The problem with disk based /tmp is not that tmpfs or ext3 is faster perse. It's about when they want to do I/O:
- Ext3 sooner or later wants to write all data to disk, this might be because of dirty memory limits or because some application does a sync like call or sync on rename. But it *wants* to be on a disk.
- Tmpfs has no desire to be on disk. Sure, if the system is under memory pressure it is a candidate to being written to disk, but that's about the only case that it ever happens. And any data that is written to disk doesn't need the indexing on disk to retrieve it, just the in-memory indexing which is volatile, just as you expect from a temporary filesystem.
And you can tune a lot about ext3, but at it's core it wants to make sure an always valid structure on disk exists. You can't make it ignore any sync requests, you can't tell it to not bother updating the free-space (you want it to be empty each time it's mounted, so why bother keeping track of which blocks are free?).

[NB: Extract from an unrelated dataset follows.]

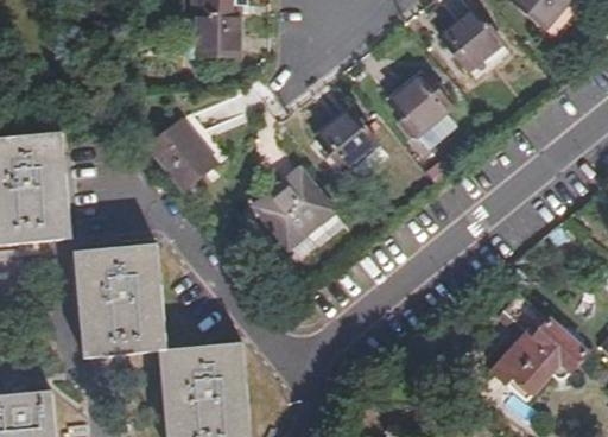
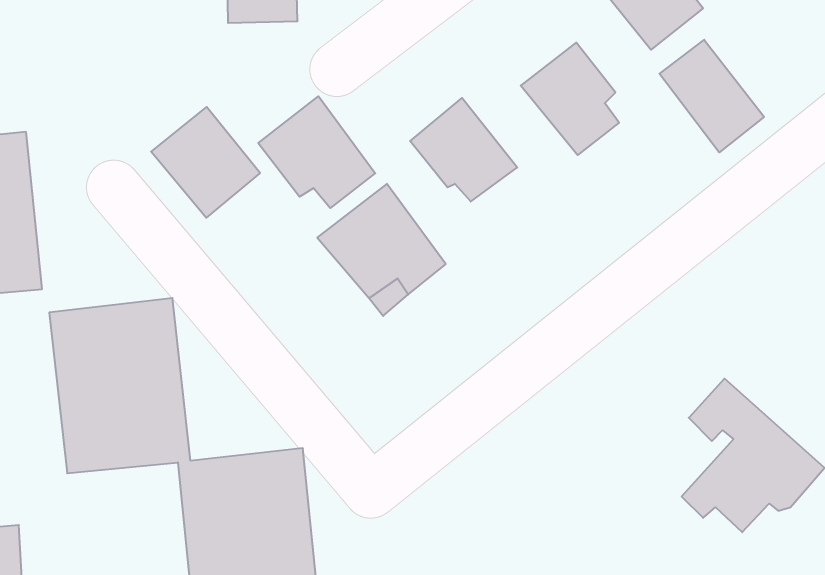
building: none -> [659,40,764,152]
building: none -> [258,96,375,208]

> Why do you use tmpfs then? You can just use regular disk. Have you noticed some speedup because of using tmpfs?
I don't know about you, but disk I/O is one of the biggest bottlenecks on our systems. And trying to prevent any for of I/O unless really necessary really helps overall system performance. So yes, we do.
> Nobody does fsync in /tmp, so nobody bothers. :)
Oh? Most software is oblivious to where they write or how their writes might affect performance. And often software is rightfully written to be "correct" (power fail safe) but are in some cases used in a different capacity than was originally imagined. And some tools call 'sync' (like "dpkg" and probably "rpm" too), which sync *all* filesystems mounted.
> That's why ext3 is better. Replaying ext3 journal is faster than creating a new filesystem.
You know what is faster than replaying a journal and than performing (effectively) 'rm -rf' on it? Never creating a filesystem in the first place. Swap space never has to be recreated it's assumed to be unused on fresh boot.